- EXERCISE OBJECTIVE
The lines to reproduce from the material below are those from the one containing "Drag the triangle's" through the one containing "drag(287, 175, 355, 180)", both included; write them out exactly and add nothing.

- THE DATA

◇ ◇ ◇

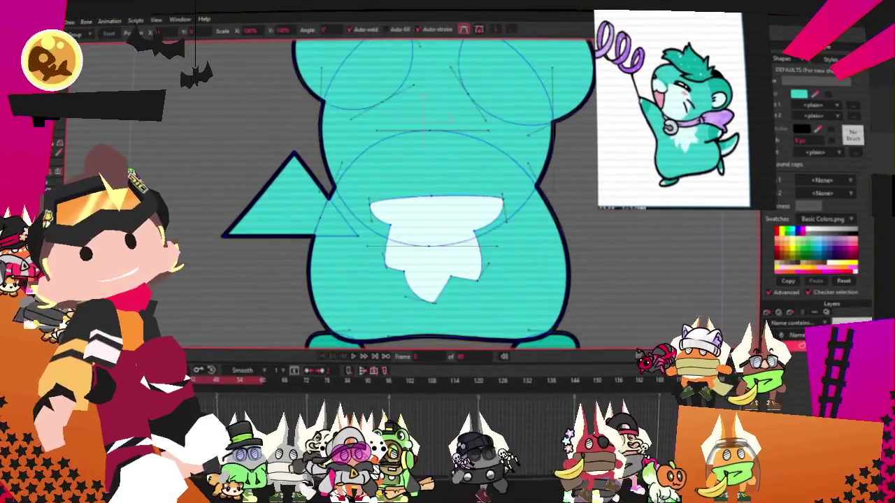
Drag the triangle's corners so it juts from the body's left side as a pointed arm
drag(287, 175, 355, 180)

◇ ◇ ◇

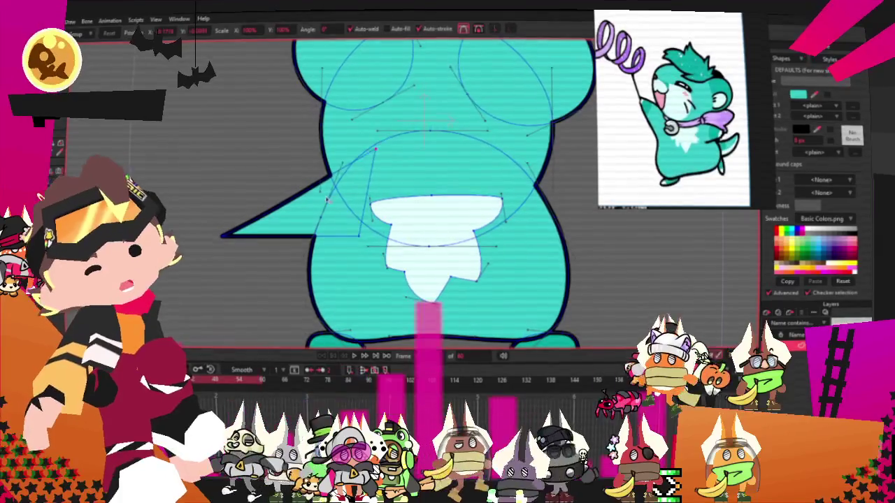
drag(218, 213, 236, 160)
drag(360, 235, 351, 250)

◇ ◇ ◇

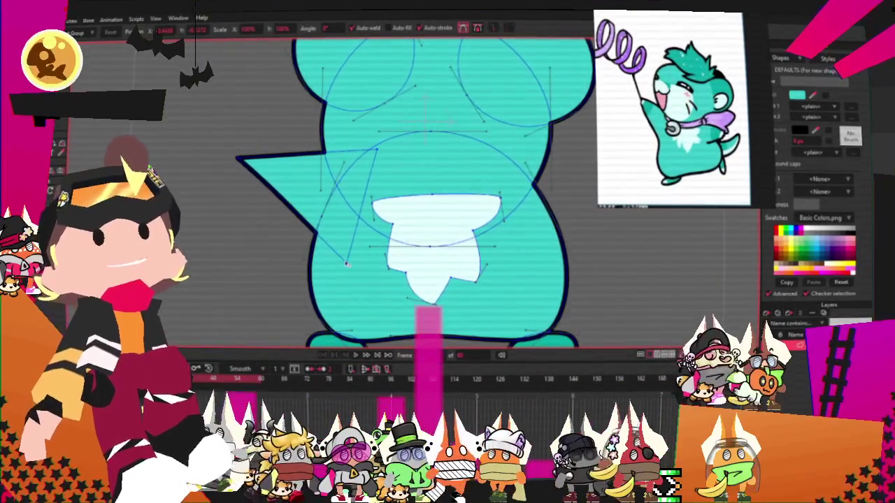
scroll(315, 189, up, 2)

◇ ◇ ◇

- EXPECTED OUTPUT
Drag the triangle's corners so it juts from the body's left side as a pointed arm
drag(287, 175, 355, 180)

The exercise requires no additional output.